Referring now to Figure 5.6, which shows an embodiment of the invention,
The discharge pipe 50 of the bubble-mixed mine shown in FIG. 3 is extended and connected to an above-ground processing stage @58 via tunnels 57a and 57b. A pump 60 for pressure feeding is installed in the discharge pipe 50 , and a rotary pulp 62 is installed near the end of the discharge pipe 50 , so that the porosity containing air bubbles is absorbed by the pressure inside the discharge pipe 50 and, ultimately, in the pressurized area 20 . is discharged into the Ia reservoir 55 without any pressure drop.

In the slag reservoir 55, the antifoaming agent sent from the supply device 42 is added to the slag, and the slag is returned to a foam-free state by stirring and mixing the two, and then transferred to the hopper 64, where it is transported by a normal earth and sand transporter such as a dump truck.
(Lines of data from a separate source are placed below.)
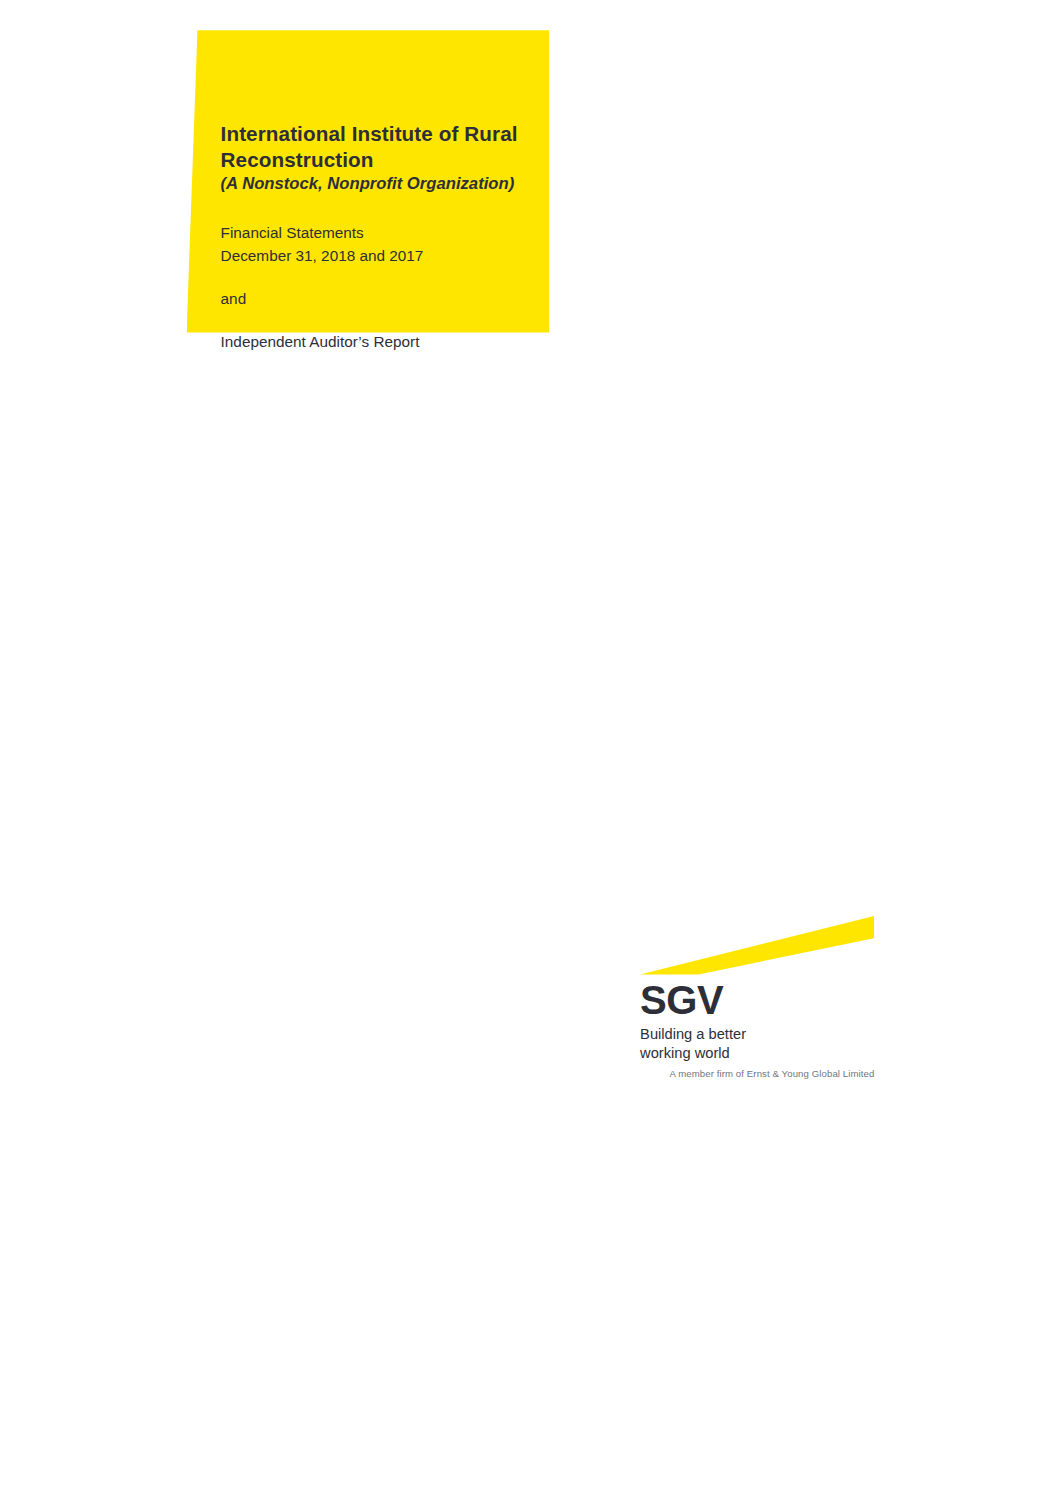International Institute of Rural
Reconstruction
(A Nonstock, Nonprofit Organization)
Financial Statements
December 31, 2018 and 2017
and
Independent Auditor’s Report
SGV
Building a better
working world
A member firm of Ernst & Young Global Limited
The soil will be transported to the dumping site by means of other means.

[Brief explanation of drawings]

Figure 1 is a schematic vertical cross-sectional view showing one example of a shield type tunnel excavation device, Figures 2.3.4 are vertical cross-sectional views showing another example of the device shown in Figure 1, and Figure 5 is a book. Figure 6 is a vertical cross-sectional view of a shield type tunnel excavation device used for carrying out the invention and the shaft behind it. FIG. 10... Shield type tunnel excavation device. 12...Shield body, 18...Cutter head, 20@-・Pressure area, 22--
・Atmospheric pressure area, 24... Life barrier. 50＠...Board discharge pipe, 55...1ili! Reservoir,
5811--Ground defoaming equipment, 60--Pump for pressure feeding, 62-e rotary valve, 64Φ working hopper. Agent Patent Attorney Nobuyuki MatsunagaFigure 1Figure 2Figure 3Figure 4

Claims (1)

[Claims] In order to reduce the excavation resistance of the face ground against the cutter or to provide fluidity and water-tightness to 2) A method for discharging air bubbles, which is characterized in that while a predetermined pressure is maintained in the pressurized region in front, the gas is pumped through a discharge pipe to the atmospheric pressure region behind the partition wall.